Arix Bioscience, the biotechnology investor backed by restaurant tycoon Richard Caring and biotech entrepreneur Sir Christopher Evans, has been forced to halt two board appointments after its largest shareholder called for a total overhaul in a scathing letter.

Mayfair-based Arix has had to pause the planned hire of two directors due to join the business this month after Acacia Research, an American investor advised by Neil Woodford, said in a damning public letter that the firm faced “seemingly uncontrollable board tumult” and was being led by a “woefully inadequate investment group” after 18 director departures in five years.

In response, Arix said it had an experienced board and was already building its investment team in the UK and the US. Fallen fund manager Mr Woodford is not advising Acacia on this saga, people familiar with the matter said.

Arix was due to welcome Dr Axel Wieandt, a former Morgan Stanley and Deutsche Bank banker, on to the board alongside biotech expert James Noble.

However it has told investors that while the pair remain “highly qualified” the appointments are on hold while it reviews parts of the business including “the question of board composition”.

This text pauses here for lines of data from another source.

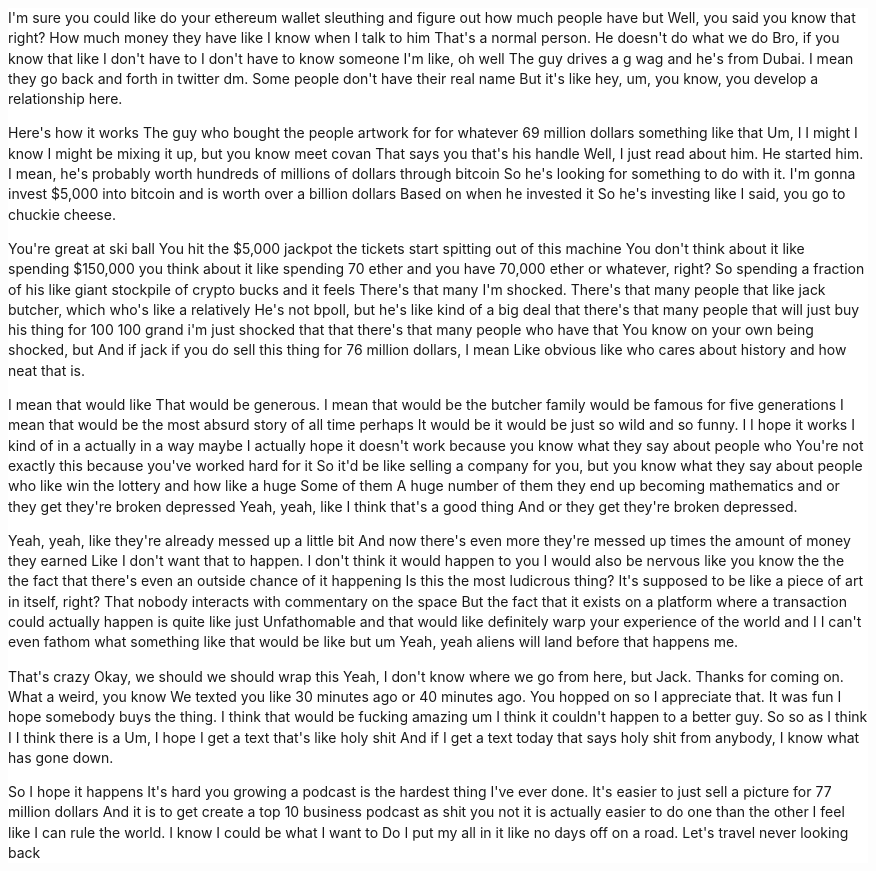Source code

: I'm sure you could like do your ethereum wallet sleuthing and figure out how much people have but Well, you said you know that right? How much money they have like I know when I talk to him That's a normal person. He doesn't do what we do Bro, if you know that like I don't have to I don't have to know someone I'm like, oh well The guy drives a g wag and he's from Dubai. I mean they go back and forth in twitter dm. Some people don't have their real name But it's like hey, um, you know, you develop a relationship here.

Here's how it works The guy who bought the people artwork for for whatever 69 million dollars something like that Um, I I might I know I might be mixing it up, but you know meet covan That says you that's his handle Well, I just read about him. He started him. I mean, he's probably worth hundreds of millions of dollars through bitcoin So he's looking for something to do with it. I'm gonna invest $5,000 into bitcoin and is worth over a billion dollars Based on when he invested it So he's investing like I said, you go to chuckie cheese.

You're great at ski ball You hit the $5,000 jackpot the tickets start spitting out of this machine You don't think about it like spending $150,000 you think about it like spending 70 ether and you have 70,000 ether or whatever, right? So spending a fraction of his like giant stockpile of crypto bucks and it feels There's that many I'm shocked. There's that many people that like jack butcher, which who's like a relatively He's not bpoll, but he's like kind of a big deal that there's that many people that will just buy his thing for 100 100 grand i'm just shocked that that there's that many people who have that You know on your own being shocked, but And if jack if you do sell this thing for 76 million dollars, I mean Like obvious like who cares about history and how neat that is.

I mean that would like That would be generous. I mean that would be the butcher family would be famous for five generations I mean that would be the most absurd story of all time perhaps It would be it would be just so wild and so funny. I I hope it works I kind of in a actually in a way maybe I actually hope it doesn't work because you know what they say about people who You're not exactly this because you've worked hard for it So it'd be like selling a company for you, but you know what they say about people who like win the lottery and how like a huge Some of them A huge number of them they end up becoming mathematics and or they get they're broken depressed Yeah, yeah, like I think that's a good thing And or they get they're broken depressed.

Yeah, yeah, like they're already messed up a little bit And now there's even more they're messed up times the amount of money they earned Like I don't want that to happen. I don't think it would happen to you I would also be nervous like you know the the the fact that there's even an outside chance of it happening Is this the most ludicrous thing? It's supposed to be like a piece of art in itself, right? That nobody interacts with commentary on the space But the fact that it exists on a platform where a transaction could actually happen is quite like just Unfathomable and that would like definitely warp your experience of the world and I I can't even fathom what something like that would be like but um Yeah, yeah aliens will land before that happens me.

That's crazy Okay, we should we should wrap this Yeah, I don't know where we go from here, but Jack. Thanks for coming on. What a weird, you know We texted you like 30 minutes ago or 40 minutes ago. You hopped on so I appreciate that. It was fun I hope somebody buys the thing. I think that would be fucking amazing um I think it couldn't happen to a better guy. So so as I think I I think there is a Um, I hope I get a text that's like holy shit And if I get a text today that says holy shit from anybody, I know what has gone down.

So I hope it happens It's hard you growing a podcast is the hardest thing I've ever done. It's easier to just sell a picture for 77 million dollars And it is to get create a top 10 business podcast as shit you not it is actually easier to do one than the other I feel like I can rule the world. I know I could be what I want to Do I put my all in it like no days off on a road. Let's travel never looking back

The findings of its review, which will also look at remuneration structures and involve a wider consultation with shareholders, is expected to be published by April 23.

Acacia wants to have more of a say on who is on the board and wants the firm to immediately begin looking for a new boss to replace existing executive chairman Naseem Amin.

Acacia warned in its letter last month that “shareholders have every reason to be alarmed” adding that it cautions the board “against taking any steps to make further investments until a suitably qualified team of experienced investment professionals has been retained”.

Acacia last year bought the 19pc stake in Arix Bioscience that was previously owned by Mr Woodford, who is now advising the business as part of his shock comeback under Woodford Capital Management Partners.

Investors in his failed fund missed out on huge gains in the share sale to Acacia. Spokesmen for Arix, Acacia and Mr Woodford declined to comment.